AstraZeneca has been boosted by the news that US health regulators have given the green light to the firm's new four-strain flu vaccine.
The US Food and Drug Administration has approved FluMist Quadrivalent, manufactured by the Anglo-Swedish drugmaker's MedImmune unit. It is the first vaccine backed by the agency that contain four strains of the influenza virus, two strains each of influenza A and B.
Illness caused by influenza B affects children more than any other population, noted Karen Midthun, director of the FDA’s Center for Biologics Evaluation and Research. She added that “a vaccine containing the four virus strains most likely to spread and cause illness during the influenza season offers an additional option".

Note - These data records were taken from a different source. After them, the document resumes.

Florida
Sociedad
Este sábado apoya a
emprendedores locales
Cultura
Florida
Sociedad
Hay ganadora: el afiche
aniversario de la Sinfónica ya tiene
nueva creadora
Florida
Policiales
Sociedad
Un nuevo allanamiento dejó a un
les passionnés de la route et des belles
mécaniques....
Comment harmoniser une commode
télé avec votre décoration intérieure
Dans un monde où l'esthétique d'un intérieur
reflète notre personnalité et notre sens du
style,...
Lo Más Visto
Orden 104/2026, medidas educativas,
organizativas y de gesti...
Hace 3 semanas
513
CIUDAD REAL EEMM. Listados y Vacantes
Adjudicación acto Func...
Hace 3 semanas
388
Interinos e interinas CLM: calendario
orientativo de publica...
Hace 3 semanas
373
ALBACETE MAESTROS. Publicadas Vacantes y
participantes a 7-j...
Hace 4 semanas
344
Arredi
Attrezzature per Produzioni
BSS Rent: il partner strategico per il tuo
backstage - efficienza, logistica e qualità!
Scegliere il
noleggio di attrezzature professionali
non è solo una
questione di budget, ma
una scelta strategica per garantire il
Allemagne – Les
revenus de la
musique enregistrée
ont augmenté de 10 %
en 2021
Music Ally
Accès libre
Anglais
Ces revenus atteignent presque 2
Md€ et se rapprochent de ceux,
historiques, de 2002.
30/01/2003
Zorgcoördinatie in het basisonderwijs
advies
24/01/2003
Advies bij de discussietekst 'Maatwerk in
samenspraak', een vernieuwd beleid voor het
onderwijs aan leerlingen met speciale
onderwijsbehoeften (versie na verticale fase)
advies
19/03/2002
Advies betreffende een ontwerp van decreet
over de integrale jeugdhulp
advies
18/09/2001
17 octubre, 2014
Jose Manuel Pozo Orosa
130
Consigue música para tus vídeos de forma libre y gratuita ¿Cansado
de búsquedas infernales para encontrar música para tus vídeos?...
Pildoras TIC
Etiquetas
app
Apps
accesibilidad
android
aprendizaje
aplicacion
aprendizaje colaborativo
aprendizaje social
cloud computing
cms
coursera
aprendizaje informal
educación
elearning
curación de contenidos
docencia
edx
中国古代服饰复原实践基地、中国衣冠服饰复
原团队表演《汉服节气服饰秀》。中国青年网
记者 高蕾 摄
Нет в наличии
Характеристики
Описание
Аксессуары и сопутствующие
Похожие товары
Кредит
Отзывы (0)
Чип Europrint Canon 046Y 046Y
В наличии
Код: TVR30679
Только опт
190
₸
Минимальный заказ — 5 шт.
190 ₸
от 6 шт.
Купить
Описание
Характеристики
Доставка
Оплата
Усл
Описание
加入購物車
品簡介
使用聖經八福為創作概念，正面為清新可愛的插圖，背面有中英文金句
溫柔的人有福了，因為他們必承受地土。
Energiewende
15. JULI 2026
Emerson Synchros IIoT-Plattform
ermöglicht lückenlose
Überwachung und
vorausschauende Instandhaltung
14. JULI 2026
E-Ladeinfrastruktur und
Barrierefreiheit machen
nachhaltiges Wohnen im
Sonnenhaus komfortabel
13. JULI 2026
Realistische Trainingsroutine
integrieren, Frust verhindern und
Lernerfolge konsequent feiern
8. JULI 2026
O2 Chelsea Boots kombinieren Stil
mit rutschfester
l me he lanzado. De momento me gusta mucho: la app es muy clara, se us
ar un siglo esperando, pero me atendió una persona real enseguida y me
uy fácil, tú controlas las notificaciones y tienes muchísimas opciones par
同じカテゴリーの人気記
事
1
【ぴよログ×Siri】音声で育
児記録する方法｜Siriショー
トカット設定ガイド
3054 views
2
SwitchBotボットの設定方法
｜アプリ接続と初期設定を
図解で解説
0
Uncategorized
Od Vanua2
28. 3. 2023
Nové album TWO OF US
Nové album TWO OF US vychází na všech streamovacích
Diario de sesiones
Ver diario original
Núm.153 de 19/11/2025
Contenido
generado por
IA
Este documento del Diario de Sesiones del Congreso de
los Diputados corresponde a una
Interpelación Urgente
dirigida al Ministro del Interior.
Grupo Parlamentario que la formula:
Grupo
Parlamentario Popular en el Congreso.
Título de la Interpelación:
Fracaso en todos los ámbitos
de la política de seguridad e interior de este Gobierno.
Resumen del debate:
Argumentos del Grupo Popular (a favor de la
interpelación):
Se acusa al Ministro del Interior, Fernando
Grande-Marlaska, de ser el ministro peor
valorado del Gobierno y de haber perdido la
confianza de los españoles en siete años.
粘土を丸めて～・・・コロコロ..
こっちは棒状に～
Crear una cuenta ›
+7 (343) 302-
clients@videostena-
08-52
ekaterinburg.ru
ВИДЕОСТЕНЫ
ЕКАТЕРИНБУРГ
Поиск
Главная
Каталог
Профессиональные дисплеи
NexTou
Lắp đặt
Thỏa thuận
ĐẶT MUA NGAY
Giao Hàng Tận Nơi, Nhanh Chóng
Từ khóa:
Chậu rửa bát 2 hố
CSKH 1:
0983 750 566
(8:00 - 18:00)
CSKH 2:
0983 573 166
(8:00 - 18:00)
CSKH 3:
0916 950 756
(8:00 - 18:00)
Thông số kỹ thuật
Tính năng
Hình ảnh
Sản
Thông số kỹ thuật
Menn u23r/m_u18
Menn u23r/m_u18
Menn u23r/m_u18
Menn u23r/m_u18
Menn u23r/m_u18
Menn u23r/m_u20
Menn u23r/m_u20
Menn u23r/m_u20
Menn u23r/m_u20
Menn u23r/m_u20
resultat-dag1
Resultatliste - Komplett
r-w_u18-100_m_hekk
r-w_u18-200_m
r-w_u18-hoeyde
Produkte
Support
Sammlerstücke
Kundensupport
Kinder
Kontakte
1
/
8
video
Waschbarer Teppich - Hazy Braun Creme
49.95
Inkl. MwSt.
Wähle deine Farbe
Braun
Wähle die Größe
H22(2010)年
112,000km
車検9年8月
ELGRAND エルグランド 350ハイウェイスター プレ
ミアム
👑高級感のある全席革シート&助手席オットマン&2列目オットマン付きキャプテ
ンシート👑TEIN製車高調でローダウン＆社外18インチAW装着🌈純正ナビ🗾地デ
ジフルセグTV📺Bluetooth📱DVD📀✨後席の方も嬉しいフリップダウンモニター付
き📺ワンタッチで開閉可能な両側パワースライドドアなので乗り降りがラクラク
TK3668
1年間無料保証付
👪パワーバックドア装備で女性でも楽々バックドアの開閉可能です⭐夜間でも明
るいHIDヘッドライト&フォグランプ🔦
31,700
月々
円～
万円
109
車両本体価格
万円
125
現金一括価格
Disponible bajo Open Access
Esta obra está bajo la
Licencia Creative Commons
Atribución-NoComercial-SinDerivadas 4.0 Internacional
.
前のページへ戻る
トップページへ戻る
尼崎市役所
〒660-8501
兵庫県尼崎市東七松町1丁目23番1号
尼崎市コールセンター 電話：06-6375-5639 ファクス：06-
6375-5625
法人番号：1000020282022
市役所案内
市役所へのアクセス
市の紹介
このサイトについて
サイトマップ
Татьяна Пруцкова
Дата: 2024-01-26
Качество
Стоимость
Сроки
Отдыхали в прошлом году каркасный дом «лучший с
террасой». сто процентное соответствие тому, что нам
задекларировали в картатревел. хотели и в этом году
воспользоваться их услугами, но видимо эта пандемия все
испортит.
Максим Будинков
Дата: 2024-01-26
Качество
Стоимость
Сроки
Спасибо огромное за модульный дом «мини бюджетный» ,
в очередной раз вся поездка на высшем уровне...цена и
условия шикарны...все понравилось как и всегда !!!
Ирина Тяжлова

Bahija Jallal, MedImmune’s head of R&D, added that "the inclusion of an additional B strain in an annual influenza vaccine could provide a direct health benefit to individual vaccine recipients in the event that the correct B lineage either is not selected for inclusion in a trivalent vaccine, or if both lineages co-circulate".
Meantime, AstraZeneca is to appoint Leif Johansson, chairman of the Swedish mobile giant Ericsson and former chief executive of Volvo, as its new chairman.
Mr Johansson, who was also a non-executive director at Bristol-Myers Squibb from 1998 to September 2011, will be proposed for election at AstraZeneca's annual shareholder meeting on April 26. He will take over from September 1 when current chairman Louis Schweitzer retires.
Mr Schweitzer said Mr Johansson is "an outstanding businessman with a first-class track record leading multinational companies, as well as previous experience of the pharmaceutical industry".